This site will look much better in a browser that supports web standards, but it is accessible to any browser or Internet device. Technorati Profile My Ecosystem Details

the dredwerkz

I wanted to wait until some solid numbers came my way before weighing in on the whole University of Michican affirmative action imbroglio. But now the numbers are in and they reflect my feeling about colleges in general: the system is suspect, yes, but race is just one of many factors that students don't know about heading into the scheme of things. College admissions, whether regular or graduate or law school, tend to be murky. Here's how the UMich system works, courtesy CalPundit.

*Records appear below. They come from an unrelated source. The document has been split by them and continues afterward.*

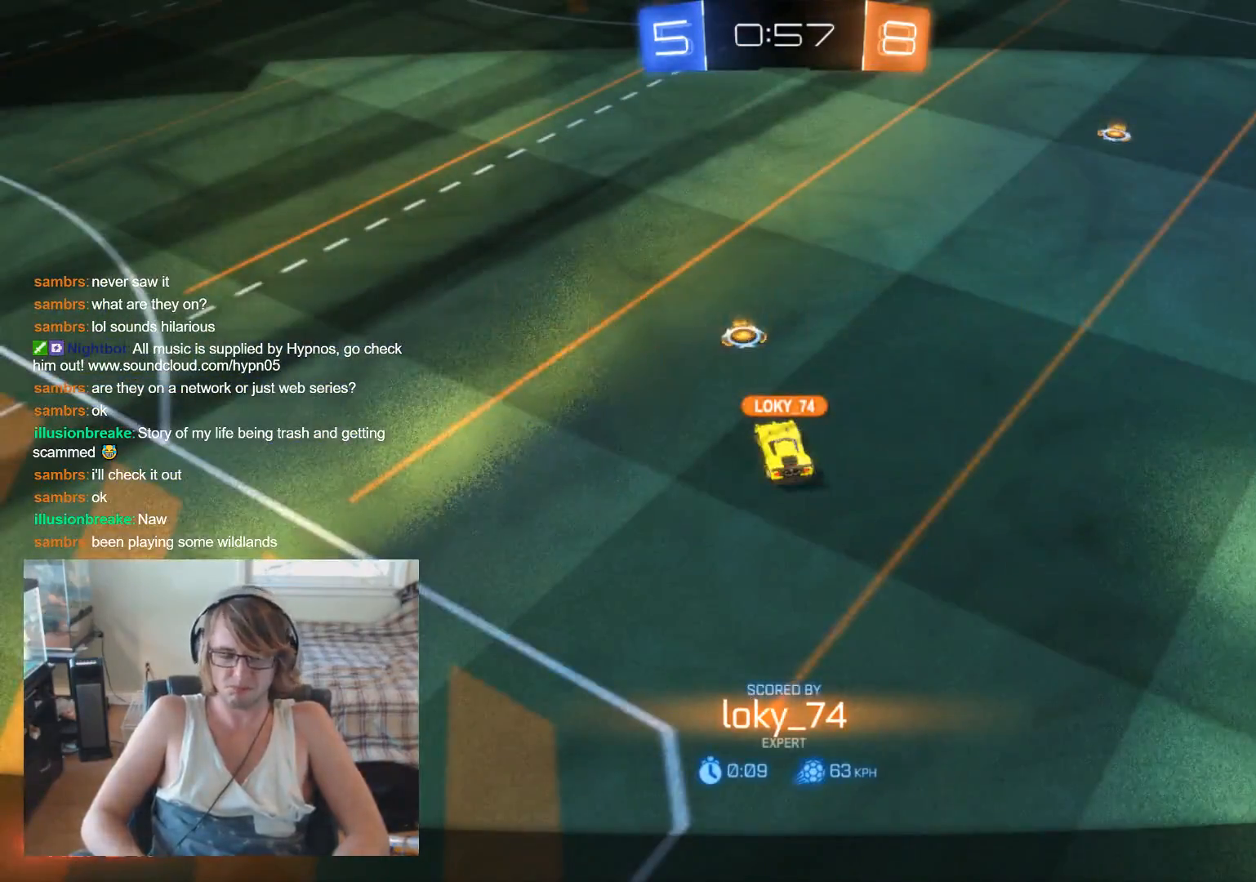
{"buttons": [], "left_stick": "up-right", "right_stick": "center", "events": [[233, "R2", "down"], [367, "left_stick", "up-right"], [433, "R2", "up"]]}
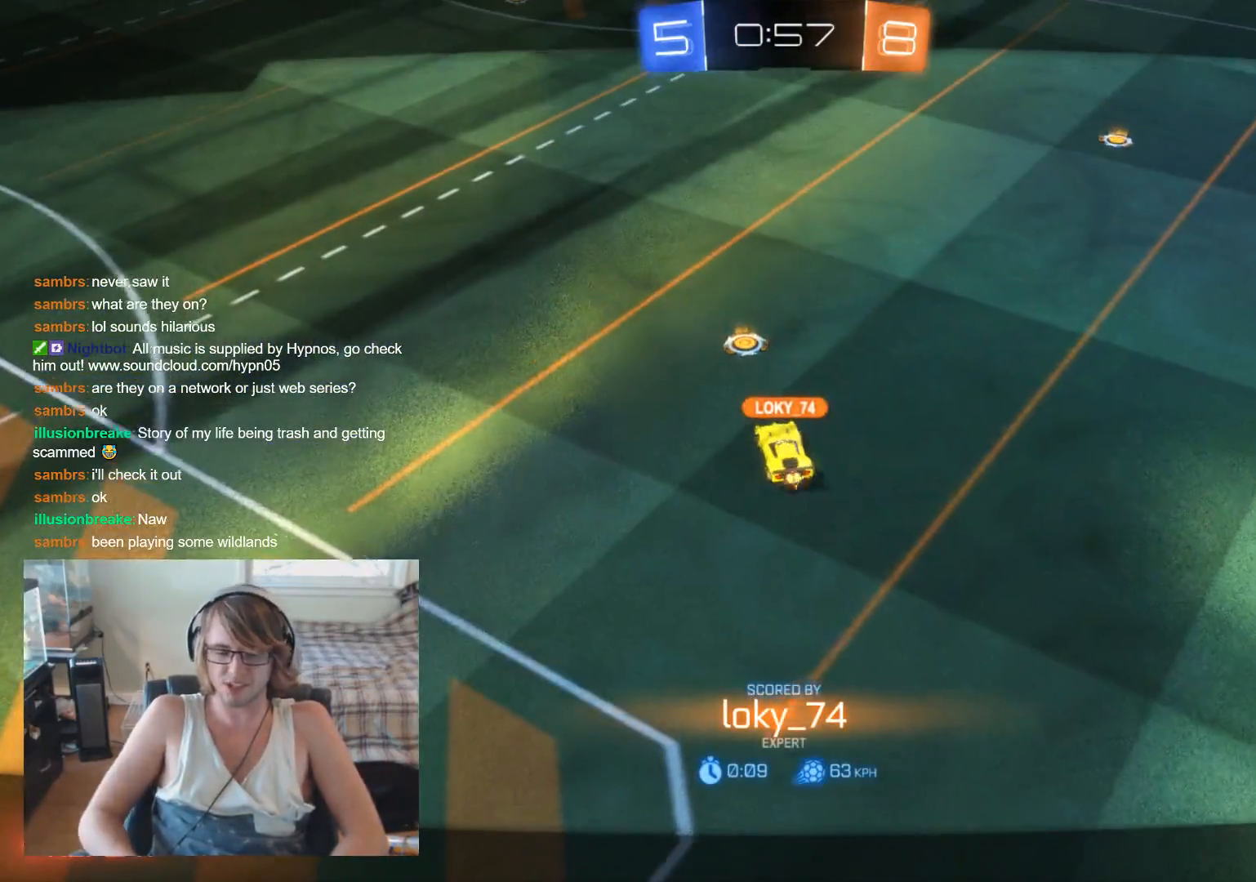
{"buttons": ["A", "B"], "left_stick": "up-right", "right_stick": "center", "events": [[300, "B", "down"], [367, "A", "down"], [400, "A", "up"], [433, "A", "down"]]}
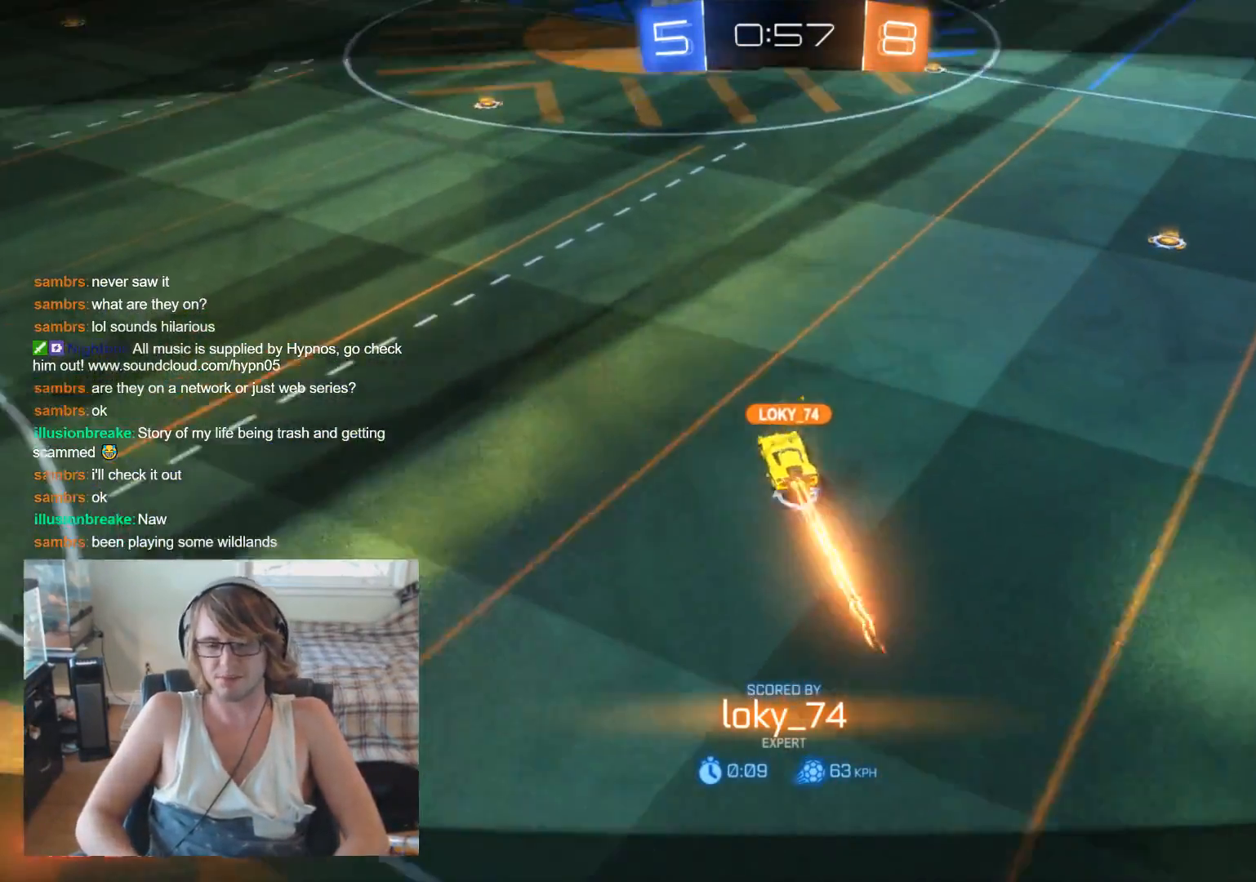
{"buttons": [], "left_stick": "center", "right_stick": "center", "events": [[133, "B", "up"], [200, "left_stick", "center"], [233, "right_stick", "left"], [400, "right_stick", "center"], [433, "A", "up"]]}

This, of course, is exactly what the University of Michigan does: it considers race as one factor out of many. Here's the whole dreary list:

  • 80 points - GPA
  • 12 points - SAT scores
  • 10 points - Academic strength of high school
  • 8 points - Strength of high school curriculum
  • 10 points - Michigan resident
  • 6 points - Underrepresented Michigan county
  • 2 points - Underrepresented state
  • 4 points - Legacy admission
  • 3 points - Essay
  • 5 points - Personal achievement
  • 5 points - Leadership and service
  • 20 points - Socio-economic disadvantage
  • 20 points - Underrepresented racial-ethnic minority
  • 5 points - Men in nursing
  • 20 points - Scholarship athlete
  • 20 points - Provost's discretion

Okay, so let me get this straight. Race shouldn't be a factor but male nursing should? And how about scholarship athletes or the nebulour "provost's discretion" line? This is the sort of chicanery that exists all across colleges from coast to coast. To single out race as an example seems silly, especially given the history of affirmative action. (I for one, believe that affirmative action is a good thing, but I can explain this at another time.)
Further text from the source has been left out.